### Compiti da svolgere
1. Ricopi parola per parola il tratto del brano sull'evoluzione umana che va da "Un po’ deprimente" fino a "visto The Martian?".
2. Risponda alle seguenti domande in base al brano sull'evoluzione umana.
(a) Quale pianeta viene definito poco affascinante da abitare?
(b) Quanto tempo impiega l'evoluzione per aver luogo, secondo quanto insegna la scienza?
(c) Quale film viene citato a proposito della scoperta di pianeti simili alla Terra?
3. Traduca in inglese la seguente frase del brano sull'evoluzione umana: “Peccato che, come ci insegna la scienza, l’evoluzione impiega secoli per aver luogo, e soprattutto deve avvenire nel luogo stesso.”

### Estratto della pagina
-*-
Partiamo con un’ovvietà: la specie umana abita la Terra, e l’evoluzione umana è stata conforme alle necessità di questo pianeta. Eppure questa dimensione non ci è mai bastata: nella storia dell’umanità, siamo stati sempre in costante ricerca di un altrove – dai nuovi continenti ai nuovi pianeti, alle nuove galassie. L’idea di poter continuamente spostare i confini della nostra mente ci affascina e incute timore allo stesso tempo, ma cosa succederebbe se non dovesse spostarsi solo la nostra mente? Cosa succederebbe se questa nostra dimensione non ci bastasse più, non solo idealmente, ma anche fisicamente? Non tanto perché la stiamo distruggendo con le nostre mani – e quello non aiuta – ma perché inevitabilmente le sue risorse si esauriranno. E quando ciò accadrà, noi saremo pronti?
Dovremo essere pronti ad abbandonare il pianeta Terra, l’unica casa che abbiamo mai conosciuto, per vivere in questi “altrove” che finora ci hanno tanto affascinato; e ad esempio, Marte, da abitare, non è tanto affascinante. Dovremmo sperare allora nella scoperta di pianeti simili alla Terra – in stile Interstellar? E – piccolo spoiler – anche nel film non è che sia proprio così facile. Ma ammettiamo che trovassimo il pianeta perfetto: sarebbe lontano, e non riusciremmo ad arrivare a destinazione completamente sani, dato che per ora i viaggi più brevi hanno dimostrato gli effetti della gravità sugli astronauti, figuriamoci su persone non allenate.
Un po’ deprimente come prospettiva – me ne rendo conto. Eppure una soluzione c’è: l’uomo deve semplicemente evolversi per adattarsi alle nuove condizioni di un pianeta diverso dalla Terra – facile no? Peccato che, come ci insegna la scienza, l’evoluzione impiega secoli per aver luogo, e soprattutto deve avvenire nel luogo stesso. Quindi dovremmo andare su Marte e aspettare che i nostri geni mutino, senza morire nel giro di pochi secondi – qualcuno ha visto The Martian?
-*-
### Dati registrati

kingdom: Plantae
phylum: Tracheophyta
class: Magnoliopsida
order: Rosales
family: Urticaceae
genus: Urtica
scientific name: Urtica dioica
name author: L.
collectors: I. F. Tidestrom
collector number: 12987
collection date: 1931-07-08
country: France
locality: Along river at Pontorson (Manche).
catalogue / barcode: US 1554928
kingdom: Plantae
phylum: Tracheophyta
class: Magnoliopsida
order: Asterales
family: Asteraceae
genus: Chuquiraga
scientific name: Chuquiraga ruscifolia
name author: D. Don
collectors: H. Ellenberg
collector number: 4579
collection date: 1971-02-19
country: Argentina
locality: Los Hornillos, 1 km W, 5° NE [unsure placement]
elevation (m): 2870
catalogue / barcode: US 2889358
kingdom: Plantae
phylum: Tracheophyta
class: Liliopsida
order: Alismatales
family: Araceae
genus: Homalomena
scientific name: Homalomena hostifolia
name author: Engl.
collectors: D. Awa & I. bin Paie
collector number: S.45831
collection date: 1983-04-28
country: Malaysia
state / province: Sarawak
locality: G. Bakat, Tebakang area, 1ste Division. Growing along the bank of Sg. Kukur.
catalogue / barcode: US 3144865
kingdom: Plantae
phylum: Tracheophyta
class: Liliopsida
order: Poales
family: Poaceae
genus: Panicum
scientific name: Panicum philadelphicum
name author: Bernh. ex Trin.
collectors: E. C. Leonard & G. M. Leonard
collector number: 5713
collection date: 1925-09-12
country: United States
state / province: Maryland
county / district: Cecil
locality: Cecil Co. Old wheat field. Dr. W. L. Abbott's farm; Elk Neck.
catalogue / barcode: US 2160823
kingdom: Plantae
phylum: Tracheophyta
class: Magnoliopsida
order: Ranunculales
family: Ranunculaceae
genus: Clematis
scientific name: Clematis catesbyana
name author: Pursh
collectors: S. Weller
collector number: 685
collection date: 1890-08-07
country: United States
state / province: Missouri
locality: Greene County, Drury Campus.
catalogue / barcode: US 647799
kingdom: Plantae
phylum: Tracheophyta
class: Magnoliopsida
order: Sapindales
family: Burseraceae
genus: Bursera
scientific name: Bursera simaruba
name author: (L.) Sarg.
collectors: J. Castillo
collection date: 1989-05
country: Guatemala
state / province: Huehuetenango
-*-
### Compiti risolti
1.
Un po’ deprimente come prospettiva – me ne rendo conto. Eppure una soluzione c’è: l’uomo deve semplicemente evolversi per adattarsi alle nuove condizioni di un pianeta diverso dalla Terra – facile no? Peccato che, come ci insegna la scienza, l’evoluzione impiega secoli per aver luogo, e soprattutto deve avvenire nel luogo stesso. Quindi dovremmo andare su Marte e aspettare che i nostri geni mutino, senza morire nel giro di pochi secondi – qualcuno ha visto The Martian?

2.
(a) Marte.
(b) Secoli.
(c) Interstellar.

3. Too bad that, as science teaches us, evolution takes centuries to take place, and above all it must happen in the place itself.